Starting high school I was given this journal. A journal I had no idea what I was going to do with. I was “In love” with the guy who lived in my neighborhood that liked everyone except me, so I started expressing my true thoughts and feelings on paper. Growing up writing down how i felt slowing became how I would communicate what I really wanted to say to people. I wouldn’t write letters or anything, but I’d have to write down everything I knew i wanted to say to someone otherwise I’d constantly beat around the bush. I would sometimes find myself practicing what I was going to say it was so weird. I never been a blunt person, and always cared about hurting other people’s feelings. When I learned to love myself more speaking what was really on my mind became easier for me. I started putting my feelings into consideration first.
Writing still was my escape. My notes in my phone was basically my diary. Before I discovered who I really was reaching out to people to vent was one of my comforts. Unfortunately, that shouldn’t have been but it’s life. We all go through that stage where it seems so much easier to call up our closet friend that we trust and just express what’s bothering us. I would need someone to relate to me or even just agree that the way I was feeling wasn’t wrong. Even still I’d make a joke out of how I was feeling, so people wouldn’t think that I was weak or that the situation even really bothered me that much.
Starting a blog for me was a way I could help myself, but also helping others.

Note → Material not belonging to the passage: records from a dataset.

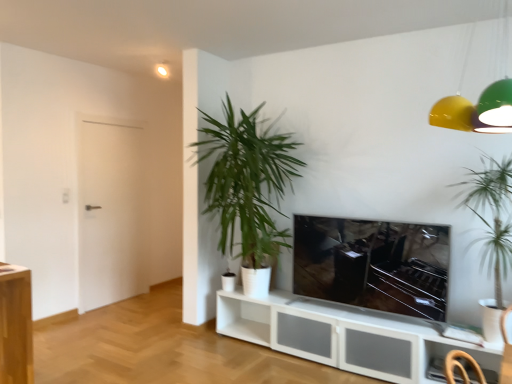
In order to click on free point to the right of white matte door at left in this screenshot , I will do `click(151, 305)`.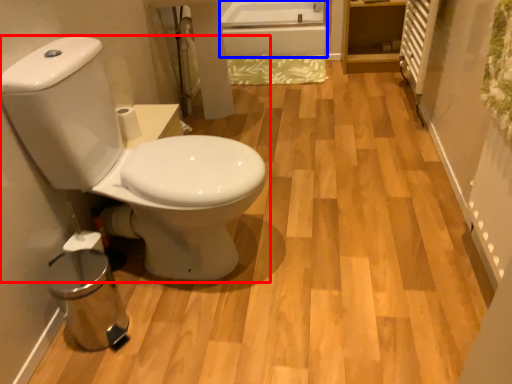
Question: Which object is further to the camera taking this photo, toilet (highlighted by a red box) or bath (highlighted by a blue box)?

Choices:
 (A) toilet
 (B) bath

Answer: (B)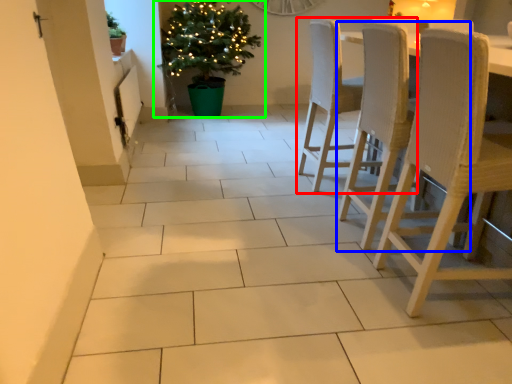
Question: Which object is the farthest from chair (highlighted by a red box)? Choose among these: chair (highlighted by a blue box) or houseplant (highlighted by a green box).

Choices:
 (A) chair
 (B) houseplant

Answer: (B)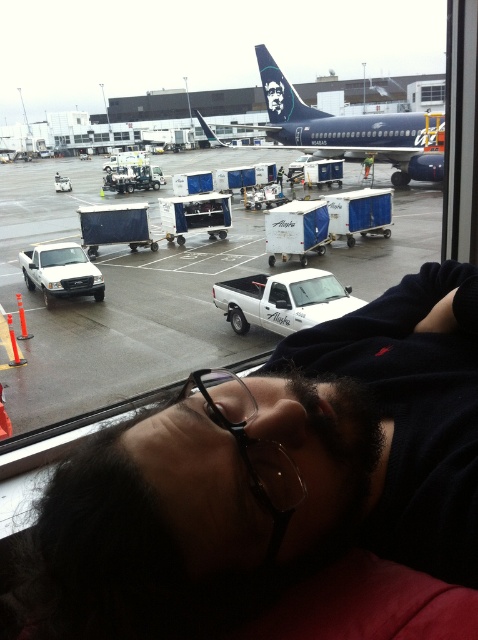
Question: Does blue metallic airplane at center lie in front of transparent glass window at upper center?

Choices:
 (A) no
 (B) yes

Answer: (B)

Question: Which object is closer to the camera taking this photo?

Choices:
 (A) white plastic containers at center
 (B) transparent glass window at upper center
 (C) blue metallic airplane at center

Answer: (A)

Question: Estimate the real-world distances between objects in this image. Which object is farther from the transparent plastic glasses at center?

Choices:
 (A) transparent glass window at upper center
 (B) dark hair at lower center
 (C) white plastic containers at center
 (D) blue metallic airplane at center

Answer: (A)

Question: Which object appears farthest from the camera in this image?

Choices:
 (A) blue metallic airplane at center
 (B) dark hair at lower center
 (C) white plastic containers at center
 (D) transparent plastic glasses at center

Answer: (A)

Question: Can you confirm if white plastic containers at center is wider than transparent plastic glasses at center?

Choices:
 (A) yes
 (B) no

Answer: (A)

Question: Considering the relative positions of dark hair at lower center and transparent plastic glasses at center in the image provided, where is dark hair at lower center located with respect to transparent plastic glasses at center?

Choices:
 (A) below
 (B) above

Answer: (B)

Im such a peoples person, and I’ve always been opened to giving others encouraging advice when dealing with something difficult. After experiencing my own personal emotional difficulties putting my thoughts on paper seemed easier. It starting getting to a point to where I couldn’t wait to get to a peaceful place, so I could write.
Honestly, lifestyle blogging has strengthened me more than I thought, as well as others. It has allowed me to put my energy into something positive. It has kept me busy and productive. I’ve invested so much into myself I feel like I can do anything I put my mind to with hard work behind it. I started dreaming big. Telling myself I literally could do anything I wanted to. I started knocking things off my bucket list so why not keep going? The only person stopping me, was me.
Stepping out and promoting yourself isn’t something that everyone can do, and do it with confidence. Its a process and i can honestly say three years ago I thought I was ready for this life, but I’m glad God made me wait In his perfect timing. I would always say I couldn’t wait until I discovered what my hobby or talent was. Everyone around me has side hustles. Doing hair, homework, etc. All I knew was I was a really hard worker. A hard worker that could bust my butt working for someone else. I never use to think highly of myself to think one day i can own my own company/business.
Today, as a 22 year old woman that has found herself through pain and tough times, a women that knows exactly what she wants out of life and willing to work hard for it, a women that seeks God for her peace and happiness CAN! I can see myself doing all that i dream of, and I know how good my God is that he has already designed me to become what I haven’t even thought to dream of yet.
Focusing on finding your purpose in this world is not easy, but it’s so worth it. For you, and the people that need your light.